The clunk of the passenger door closing brought me to my senses, too late, of course. I felt sick. I felt stupid. I wondered how long it would be before my sister rang my mum to say I hadn’t turned up. I tried not to think of how upset my mum would be. I prayed to God to keep me safe, or if not safe, insensible to pain.
The man turned right at a pub I seemed to recognise then indicated to turn into a road I knew was my sister’s. I asked him to pull over at the top; I didn’t want my sister to see me get out of the car. I had my hand on the door release before he’d properly stopped. The relief, the release, the rush of my feet on the pavement! I might have said thank you (to the man, to God) but I can’t remember.

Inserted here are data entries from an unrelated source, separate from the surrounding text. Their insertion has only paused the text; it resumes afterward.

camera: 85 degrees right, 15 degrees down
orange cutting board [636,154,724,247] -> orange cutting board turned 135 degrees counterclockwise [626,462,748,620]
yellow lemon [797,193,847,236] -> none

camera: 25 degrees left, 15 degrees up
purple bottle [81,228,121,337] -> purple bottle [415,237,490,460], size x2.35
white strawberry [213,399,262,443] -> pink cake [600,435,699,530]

I mention it because without that experience I would have wondered what on earth possessed seventeen year old Felicia, newly arrived from Ireland, to get into Mr Hilditch’s car.

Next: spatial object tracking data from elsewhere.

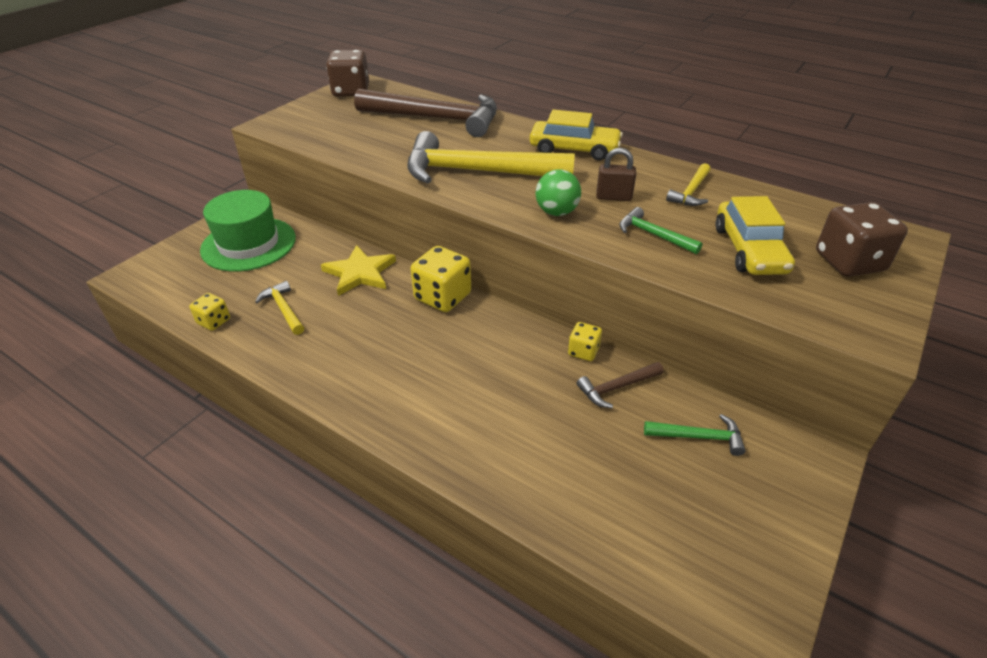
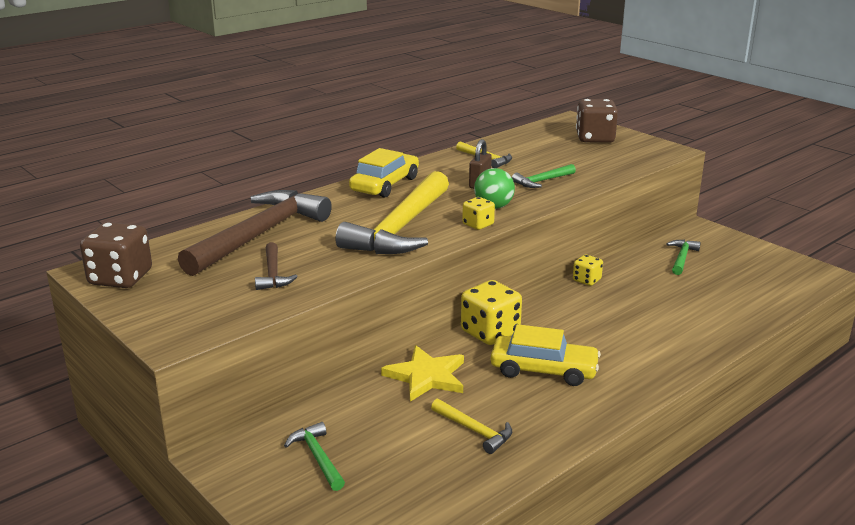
camera: 75 degrees left, 15 degrees down
yellow dice [189,293,230,331] -> yellow dice moved to [462,197,495,230]
green hat [200,190,296,272] -> green hammer [284,422,345,491]
yellow hammer [255,281,304,335] -> yellow hammer turned 120 degrees counterclockwise [431,399,512,454]
brown hammer [577,362,664,408] -> brown hammer moved to [255,242,298,290]
yellow car [715,196,795,275] -> yellow car moved to [491,324,601,386]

Felicia is particularly vulnerable, having done a flit to England with her great-Grandmother’s money to try to track down the boy, Johnny Lysaght, by whom she’s pregnant. And Mr Hilditch, 54, is particularly practised at picking up young girls; there have been “others”: Beth, Elsie, Sharon, Gaye, Jakki, Bobbi.

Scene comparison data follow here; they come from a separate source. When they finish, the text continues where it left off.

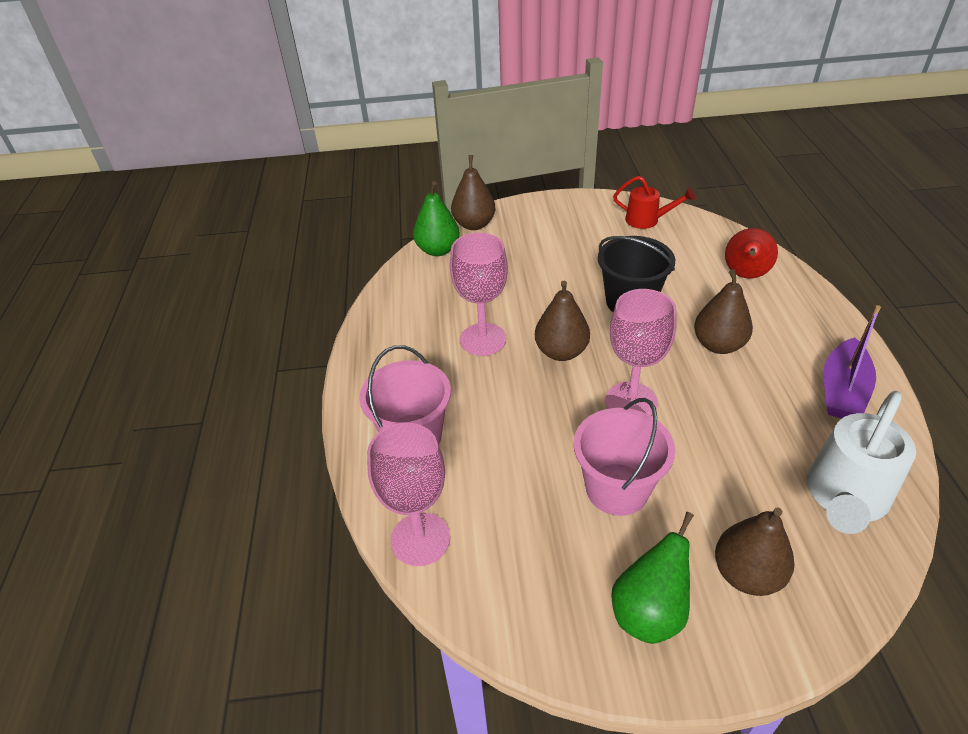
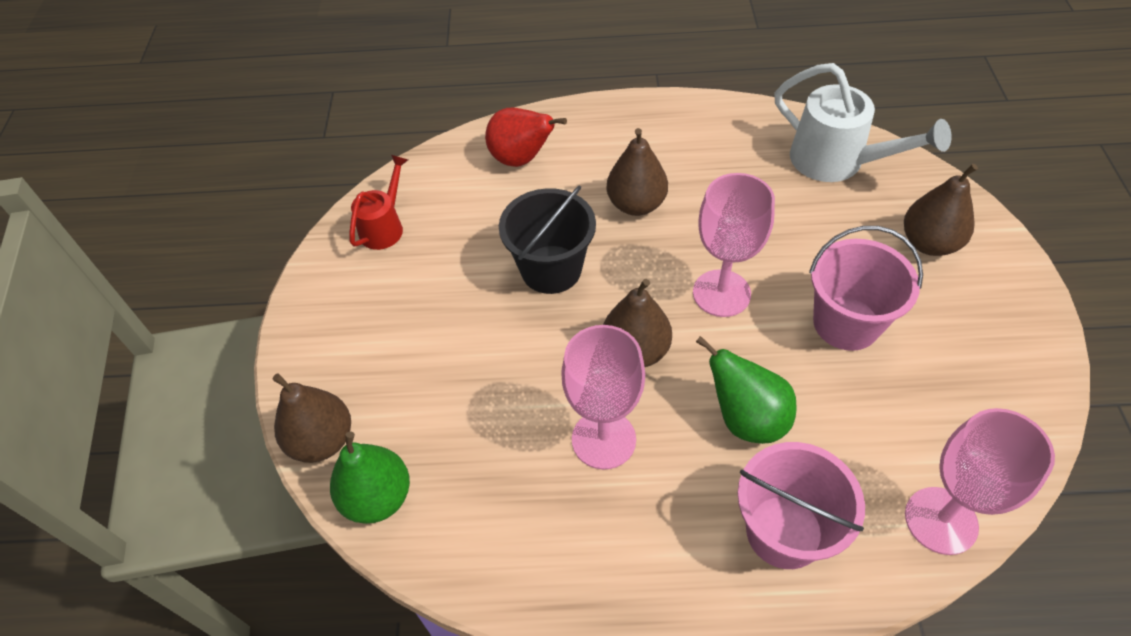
camera: 85 degrees left, 10 degrees up
green pear [611,512,694,644] -> green pear moved to [696,336,797,444]
purple boat [824,305,881,419] -> none

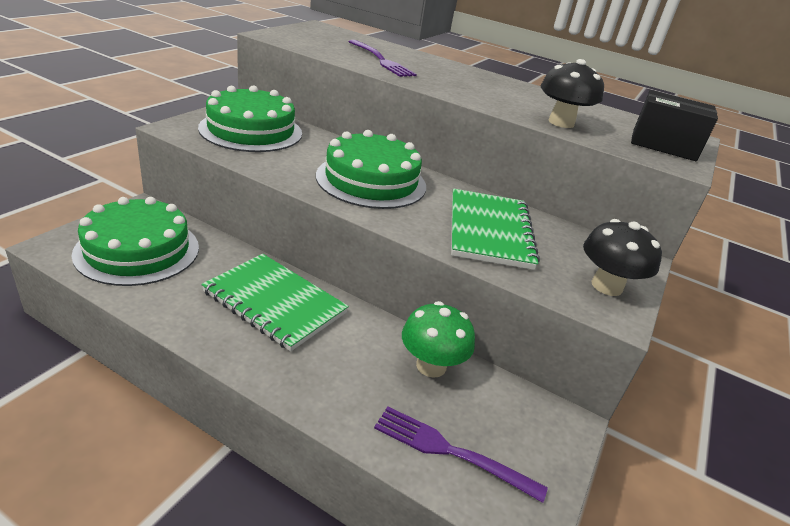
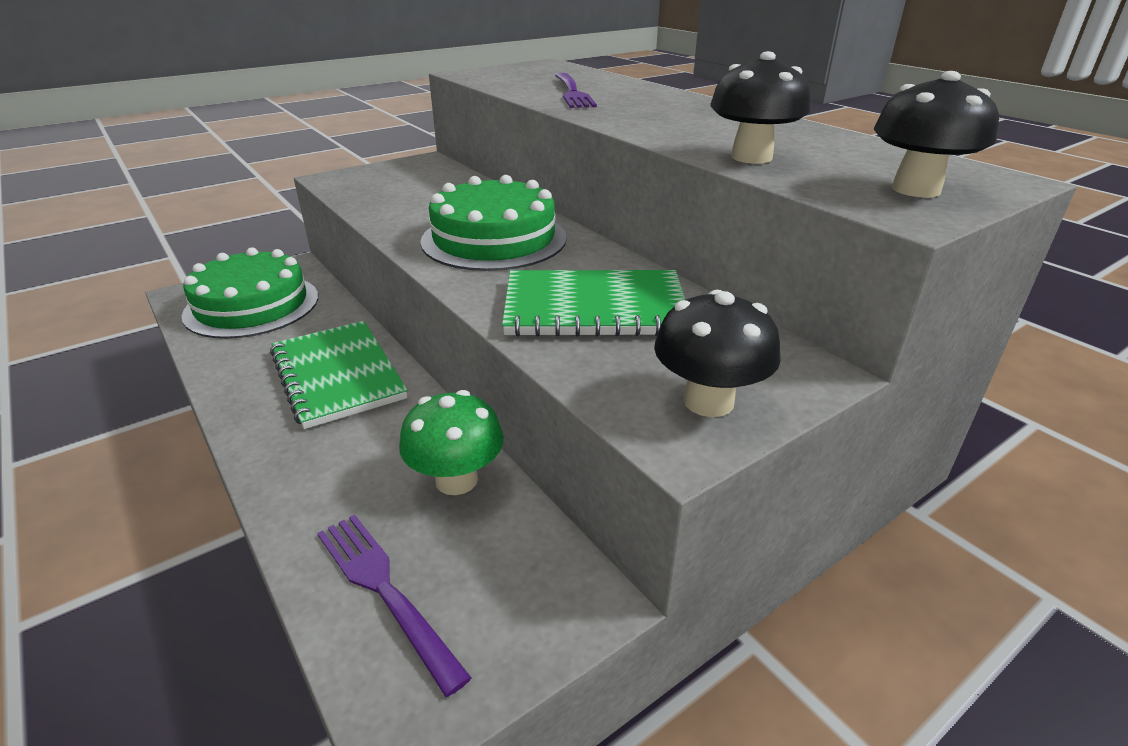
camera: 30 degrees right, 0 degrees up
green cake [198,85,302,152] -> none
green notebook [451,188,540,270] -> green notebook turned 60 degrees clockwise [502,270,686,337]
black box [631,90,718,161] -> black mushroom [874,71,999,198]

Felicia’s Journey, winner of the Whitbread (now Costa) Book of the Year in 1994 is little over 200 pages long: short enough to read in one sitting and subtle enough to make you want to. Mr Hilditch is neither your run of the mill sex pest nor your standard pantomime villain; in fact he’s chillingly ordinary, “a catering manager from a factory, well liked and without enemies.” Or, as Felicia thinks of it, his “soul” is “like any other soul” except it’s “lost”: “purity itself it surely once had been.” Felicia, too, is lost, to her family, to her purpose. Both reject Miss Calligary’s attempts to “gather” them into her Christian community.
There but for the grace of God go I, my mum was fond of saying. But for the grace of God (whatever God means) I could have been a Felicia…or, for that matter, a Hilditch – because as Felicia, wandering and alone, comes to understand “goodness is a greater mystery than…evil.”
This review has been a long time coming because I’ve been taking time to work out how I feel about this book. I’m still not sure I have. For its small size it certainly packs a big punch, touching on issues as diverse as teenage pregnancy, abortion, desertion, the Troubles in Ireland, murder, suicide, vagrancy, and incest.
If that makes it sound overly depressing, it isn’t. Unsettling, yes; thought provoking, yes; but hopeful too. After all Felicia is “content”; “grateful,” even. And at the last there’s the simple pleasure to be had from feeling the warmth of the sun. Perhaps that should always be satisfaction enough for anyone.